### Excerpted passage
▬▬▬

Re: Reducing ZFS blocksize to improve Cyrus write performance ?
So to my mind, the downside of ZFS flush disable is. Data on disk may not be as current in the unlikely event of power outage. In point of fact MOST filesystem do not operate in journalled data mode anyhow and most people just don't realize this fact. The default for Linux EXT filesystems with journalling is just to ensure metadata integrity, and few people set data journalling because it costs performance. However you set it, ZFS is not going to come up with an fsck prompt resulting in hours of single-user downtime. Which is what really matters the most eh? Cyrus Home Page: http://cyrusimap.web.cmu.edu/ Cyrus Wiki/FAQ: http://cyrusimap.web.cmu.edu/twiki List Archives/Info: http://asg.web.cmu.edu/cyrus/mailing-list.html
Re: Reducing ZFS blocksize to improve Cyrus write performance ?
On Tue, August 10, 2010 4:06 pm, Gary Mills wrote: > On Mon, Aug 09, 2010 at 09:03:44PM +0200, Pascal Gienger wrote: > >> Am 09.08.10 19:46, schrieb Vincent Fox: >> >>> * Turn off ZFS cache flushing >>> set zfs:zfs_nocacheflush = 1 >> >> For hardware (fiberchannel, iSCSI, SSA, ...) arrays with their own Cache >> this is a must. > > Only if the SAN device handles cache flush requests incorrectly. > It should consider a write to battery-backed memory as a write to > permanent storage, and manage its own writes to disk from there. Folks, Be aware that the zfs_nocacheflush parameter is global and thus applies to all ZFS filesystems on your server, local (system) disks included ... http://www.solarisinternals.com/wiki/index.php/ZFS_Evil_Tuning_Guide#Cache_Flushes offers extra reading material. Pascal, Vincent and Gary, I have been ploughing your valuable comments back into our development team's discussions ! Thank you. Eric Luyten. Cyrus Home Page: http://cyrusimap.web.cmu.edu/ Cyrus Wiki/FAQ: http://cyrusimap.web.cmu.edu/twiki List Archives/Info: http://asg.web.cmu.edu/cyrus/mailing-list.html
Re: Reducing ZFS blocksize to improve Cyrus write performance ?

▬▬▬

Answer these questions using the ZFS forum thread:
1. By default, what does journalling on Linux EXT filesystems ensure?
2. Which setting turns off ZFS cache flushing?
3. Which filesystems does the zfs_nocacheflush parameter apply to?
The data that comes next is separate from the ZFS forum thread.

### Raw data
▬▬▬

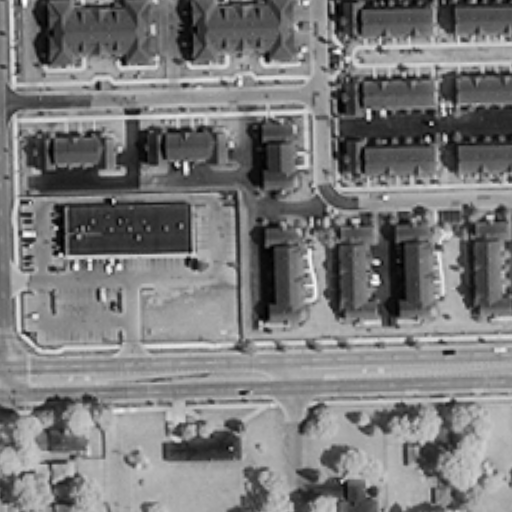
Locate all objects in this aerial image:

▬▬▬

### Solution
1. Metadata integrity.
2. set zfs:zfs_nocacheflush = 1
3. All ZFS filesystems on the server, local (system) disks included.